## Task goal
Pick out each line with the word "fans" from the material that follows.

============

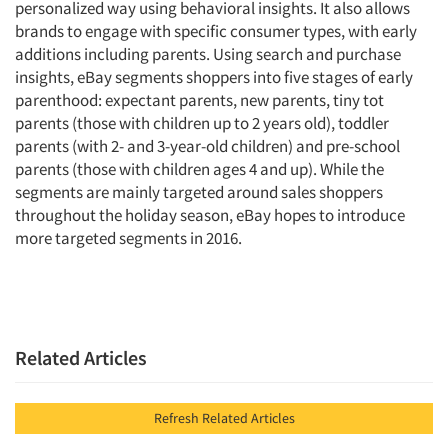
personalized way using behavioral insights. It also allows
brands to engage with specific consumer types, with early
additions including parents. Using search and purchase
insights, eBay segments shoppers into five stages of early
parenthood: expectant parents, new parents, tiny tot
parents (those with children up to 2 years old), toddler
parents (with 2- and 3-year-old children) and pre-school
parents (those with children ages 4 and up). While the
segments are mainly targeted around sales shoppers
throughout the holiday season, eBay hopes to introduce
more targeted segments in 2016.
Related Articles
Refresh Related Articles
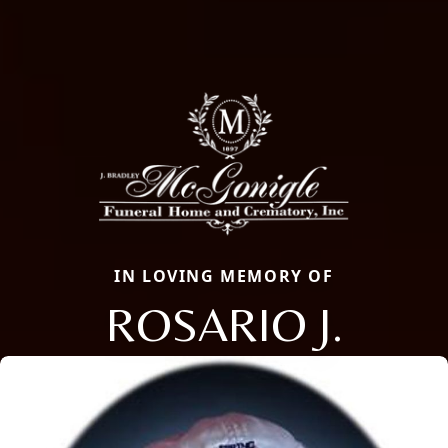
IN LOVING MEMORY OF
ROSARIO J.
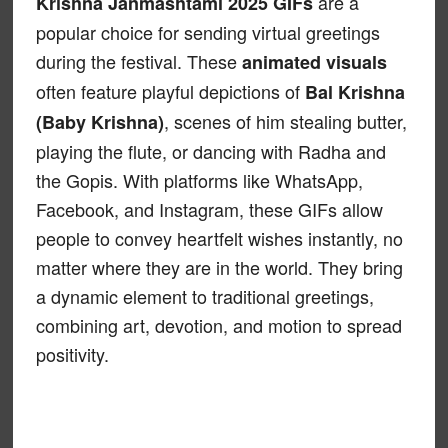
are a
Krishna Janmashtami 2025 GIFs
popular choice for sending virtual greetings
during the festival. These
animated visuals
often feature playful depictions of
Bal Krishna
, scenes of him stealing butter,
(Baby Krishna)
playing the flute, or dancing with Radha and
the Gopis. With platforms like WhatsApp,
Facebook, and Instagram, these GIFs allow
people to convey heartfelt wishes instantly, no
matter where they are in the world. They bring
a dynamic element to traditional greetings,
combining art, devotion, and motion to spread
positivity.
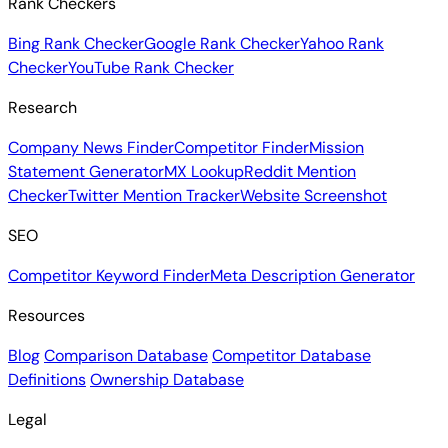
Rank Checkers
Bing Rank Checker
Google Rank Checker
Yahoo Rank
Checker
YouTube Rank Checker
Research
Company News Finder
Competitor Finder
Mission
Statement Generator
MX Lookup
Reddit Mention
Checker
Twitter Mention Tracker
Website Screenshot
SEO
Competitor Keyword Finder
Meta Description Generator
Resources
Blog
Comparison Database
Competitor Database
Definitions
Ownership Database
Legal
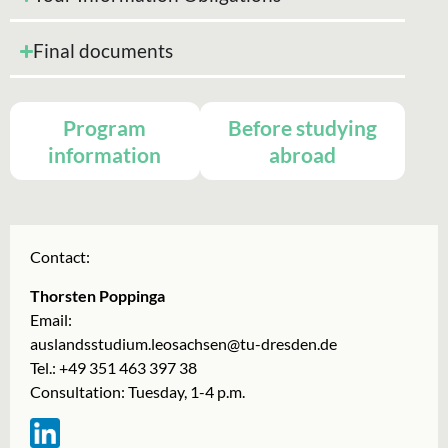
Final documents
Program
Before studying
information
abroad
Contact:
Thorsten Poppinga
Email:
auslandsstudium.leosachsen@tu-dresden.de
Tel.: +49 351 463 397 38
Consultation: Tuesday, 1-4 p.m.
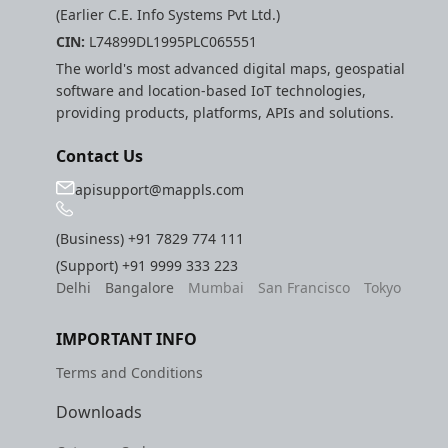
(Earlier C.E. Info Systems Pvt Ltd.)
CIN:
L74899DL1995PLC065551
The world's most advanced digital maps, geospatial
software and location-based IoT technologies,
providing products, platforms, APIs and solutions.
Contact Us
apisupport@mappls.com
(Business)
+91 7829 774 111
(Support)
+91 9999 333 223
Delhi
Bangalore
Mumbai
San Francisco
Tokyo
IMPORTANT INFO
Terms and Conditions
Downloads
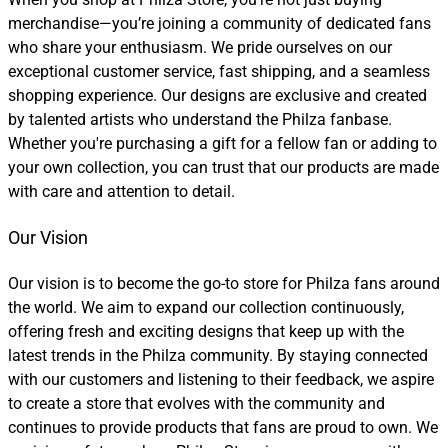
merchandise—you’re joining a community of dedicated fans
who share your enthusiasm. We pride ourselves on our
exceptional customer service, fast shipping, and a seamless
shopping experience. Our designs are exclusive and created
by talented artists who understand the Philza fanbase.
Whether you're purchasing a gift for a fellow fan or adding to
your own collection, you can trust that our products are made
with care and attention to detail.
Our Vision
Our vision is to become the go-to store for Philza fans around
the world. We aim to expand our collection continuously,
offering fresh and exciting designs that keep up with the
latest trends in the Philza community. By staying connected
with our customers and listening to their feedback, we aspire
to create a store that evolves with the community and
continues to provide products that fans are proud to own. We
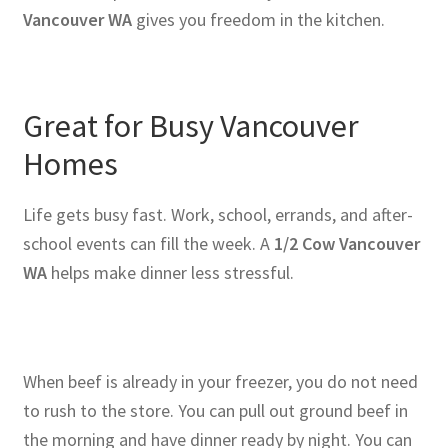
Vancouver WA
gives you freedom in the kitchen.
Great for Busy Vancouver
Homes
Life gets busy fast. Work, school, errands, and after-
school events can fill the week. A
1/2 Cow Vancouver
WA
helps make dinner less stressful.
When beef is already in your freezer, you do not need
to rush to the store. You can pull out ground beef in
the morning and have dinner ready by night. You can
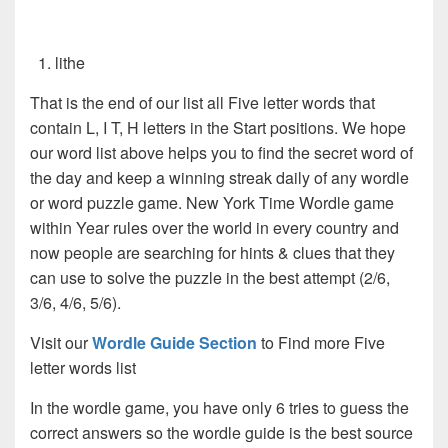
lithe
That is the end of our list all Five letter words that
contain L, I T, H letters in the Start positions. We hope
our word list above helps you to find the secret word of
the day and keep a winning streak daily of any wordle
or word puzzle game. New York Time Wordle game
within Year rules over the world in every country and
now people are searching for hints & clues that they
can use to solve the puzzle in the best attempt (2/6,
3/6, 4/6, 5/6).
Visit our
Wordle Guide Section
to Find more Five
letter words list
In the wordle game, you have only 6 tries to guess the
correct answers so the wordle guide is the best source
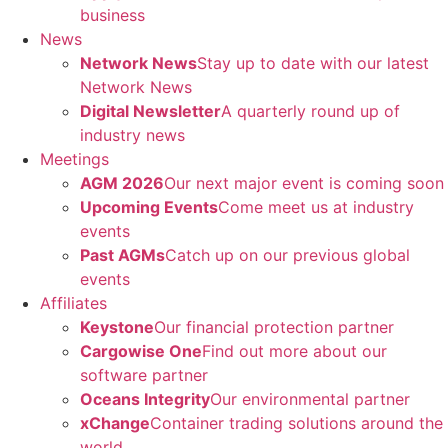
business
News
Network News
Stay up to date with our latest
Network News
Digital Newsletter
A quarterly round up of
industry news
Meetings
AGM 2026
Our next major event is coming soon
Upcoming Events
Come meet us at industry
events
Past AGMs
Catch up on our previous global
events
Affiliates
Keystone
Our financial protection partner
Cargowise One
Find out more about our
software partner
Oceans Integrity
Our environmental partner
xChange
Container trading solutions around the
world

============

## Completed exercise
merchandise—you’re joining a community of dedicated fans
Our vision is to become the go-to store for Philza fans around
continues to provide products that fans are proud to own. We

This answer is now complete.